Of all the baseline characteristics and stratification factors of the randomly assigned patients that were included in the multivariable analyses, only histologic subtype was prognostic, with a higher risk of death for patients with nonsquamous histologies. After adjusting for histologic subtype, the treatment comparison was still not statistically significant. In the radiotherapy arm, none of the patient or treatment characteristics—including randomization before or after the protocol amendment—was prognostic. In the surgery arm, extent and type of resection were prognostic factors (for lobectomy versus pneumonectomy, hazard ratio [HR] = 0.59, 95% CI = 0.40 to 0.87, and for complete resection versus incomplete resection, HR = 0.46, 95% CI = 0.32 to 0.67). Unplanned exploratory subgroup analyses were performed in the 154 surgery-arm patients (Table 5). Patients who underwent a (bi-)lobectomy, had a complete resection, had pathologically proven mediastinal clearance, had a statistically significantly better outcome than patients who underwent a pneumonectomy, had an incomplete resection, or had no mediastinal clearance.
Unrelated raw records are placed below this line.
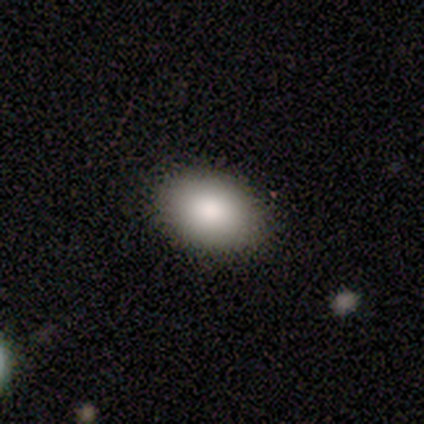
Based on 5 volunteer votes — A smooth galaxy with no disk features (100%) that is in between round and cigar-shaped (100%).

Vote fractions:
- Smooth or featured? smooth: 100% / featured or disk: 0% / star or artifact: 0%
- How rounded? in between: 100% / round: 0% / cigar-shaped: 0%
- Merging? none: 60% / minor disturbance: 40% / major disturbance: 0% / merger: 0%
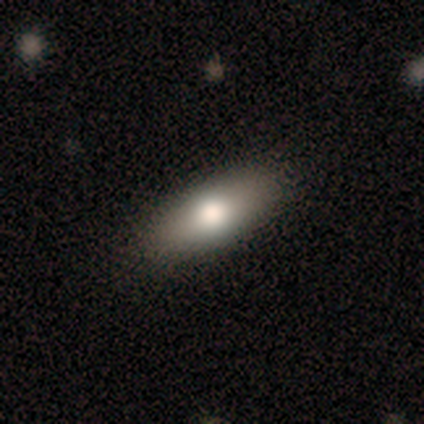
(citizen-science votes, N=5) This appears to be a smooth galaxy with no disk features (40%, tied with featured or disk) that is in between round and cigar-shaped (100%). Merging: none (100%).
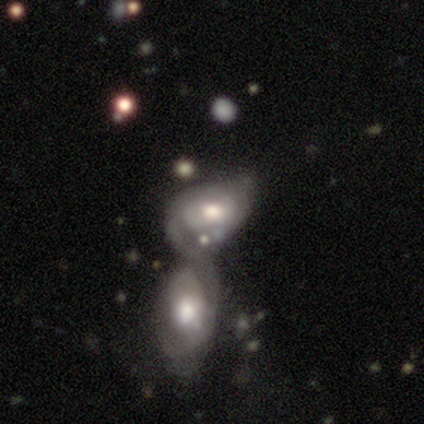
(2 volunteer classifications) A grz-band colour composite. It shows a smooth galaxy with no disk features (50%, tied with featured or disk) that is in between round and cigar-shaped (100%). Merging: minor disturbance (50%, tied with merger).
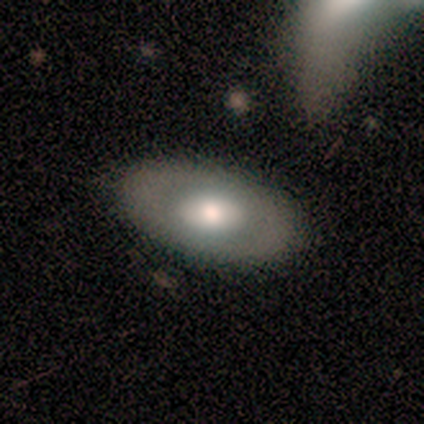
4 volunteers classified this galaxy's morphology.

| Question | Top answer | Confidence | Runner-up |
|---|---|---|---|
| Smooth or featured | smooth | 50% | tied: featured or disk (50%) |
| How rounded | in between | 100% | — |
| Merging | none | 100% | — |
Patients who received postoperative radiotherapy had similar overall survival outcomes as patients who did not. Multivariable analysis of survival showed that extent and completeness of resection, mediastinal clearance, and postoperative radiotherapy were all statistically significant factors. However, due to the small number of patients in these subgroups, these results should be considered with caution.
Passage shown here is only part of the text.